Reading the dictionary. Everyone wants to do this one day, don’t they? Like the Bible, or James Joyce’s Ulysseus, isn’t this task something we all will get around to accomplishing eventually in our lives? It’s been my role in this project to find words that resonate, surprise, and provoke the imagination. From the seemingly obscure and irrelevant to the profound and surprisingly forgotten, I have chosen words that send the imagination spinning. Umbel is probably our most botanical word, one that at first did not jump out at me, as it seemed so plant-specific, removed from any other realm of daily existence. But, simply put, I adored the sound of the word. Umbel. Umbel. Umbel. It just plain feels good on the tongue to say. Newly educated, I began to see umbrella-shaped flora all over town! Upon a bit deeper level of research, I discovered this is also the root word for umbrella? and so a lovely visual poem came to mind. I found a thriving carrot (yes, an umbel) plant one sunny day in the vegetable section of the Brooklyn Botanical Garden and then patiently awaited a rainstorm in downtown Brooklyn. The sky and the earth below determined the direction and timing of my production.
Pigeons, perched atop a roof, staring down at the streets below as if they’d dare never venture below their elevated homes. And in fact they never do. At least the ones that neighbor me.
Three times a day their shadows fall through my window as they swoop in a circle around their building, around the sky. As if they were swimming in a school, they’d stay in close formation while covering every inch with their pattern. A mysterious man would wave a long stick and shout to them as they would fly. They’d come home when he’d stop waving (I later found out this was for exercise). It was best at dusk, for the pigeons would be pink from the setting sun and they’d paint the walls new colors with their wings.
A swarm. A cluster. A gathering of flight. All a mystery to me, until the day I went onto my own roof, and waved over to the man waving the flag.
After our shouted salutations, he agreed to let me find my way up the stairs to meet my winged neighbors. I called up from the street and he threw down a key for me. Stairs, more stairs and a ladder.

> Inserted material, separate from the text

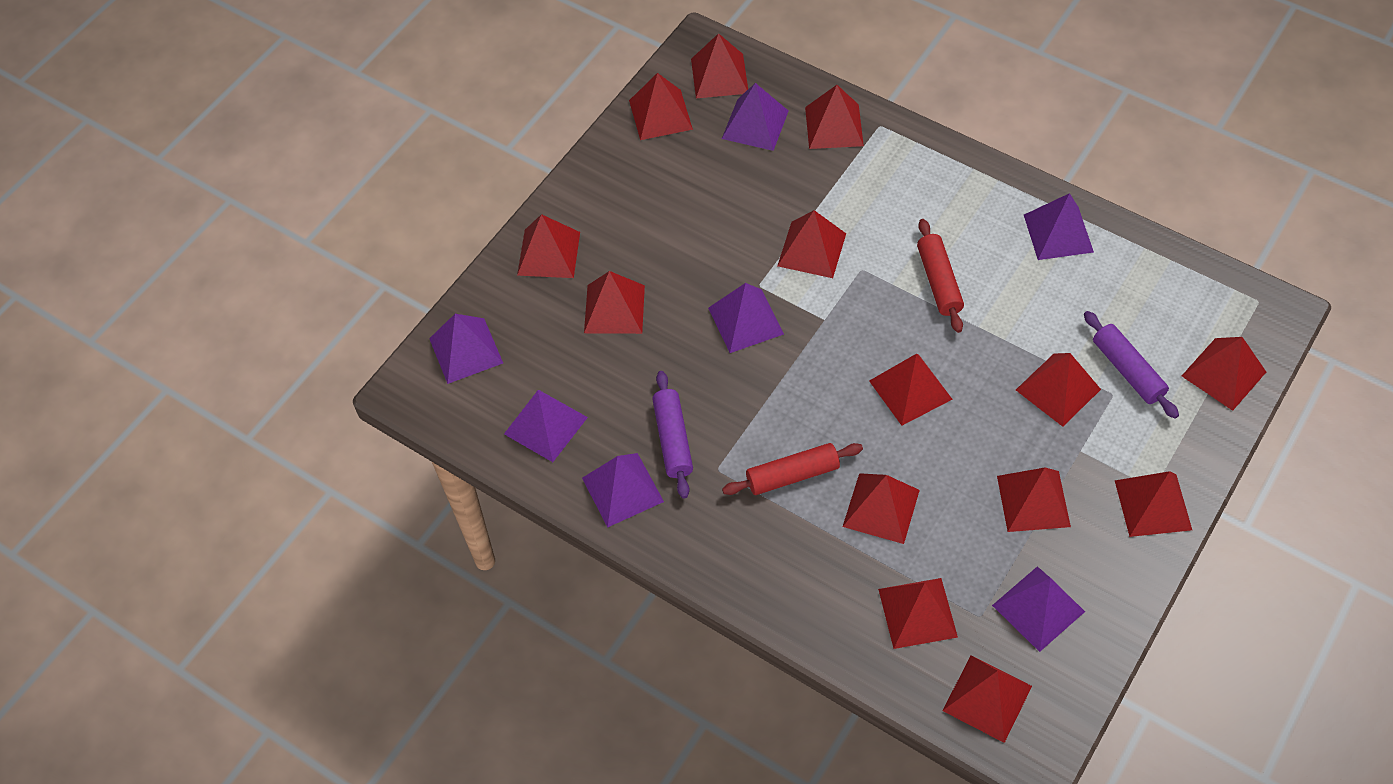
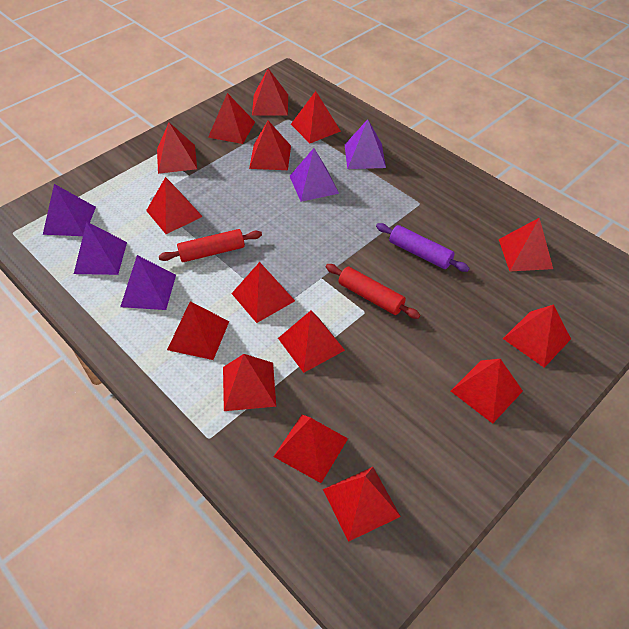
purple pyramid: [429,314,503,384] [504,390,588,462] [582,453,664,528] [708,283,784,353] [722,83,789,151] [992,566,1085,652] [1024,193,1094,260] = 7 -> [43,184,96,236] [74,222,127,275] [120,255,176,310] [290,148,339,202] [345,119,386,169] = 5
purple rolling pin: [652,371,693,498] [1084,311,1179,419] = 2 -> [376,223,470,272] = 1
red pyramid: [517,214,580,278] [584,271,645,334] [629,73,693,140] [691,33,748,98] [777,210,846,278] [805,85,864,149] [843,473,920,544] [869,354,952,426] [878,578,958,649] [942,655,1032,743] [997,468,1071,532] [1016,353,1101,427] [1115,471,1192,537] [1182,337,1266,411] = 14 -> [146,177,203,234] [157,123,197,174] [167,301,229,360] [208,93,255,144] [223,354,276,411] [231,262,295,323] [249,121,291,170] [252,68,288,116] [273,415,348,483] [278,310,345,373] [291,91,341,143] [323,467,401,542] [451,359,523,424] [499,218,553,271] [503,304,571,368] = 15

He met me with his round smile and informed me that he loved birds, he really did, he just loved them. I found my way to the coop, only to be met with the most beautiful hum. Pigeons wandered the roof, pecked at their food, fluttered about, all while making their individual coo. It was as if they sang in a choir, never leaving a silent moment.
Although not fond of the camera, they were fond of the sky and would soar at any gust of wind or sudden movement. A community of softly singing birds, all with the gift of adorning my apartment with their fluttering shadows and causing the occasional person to glance up when they were in the streets at the right moment.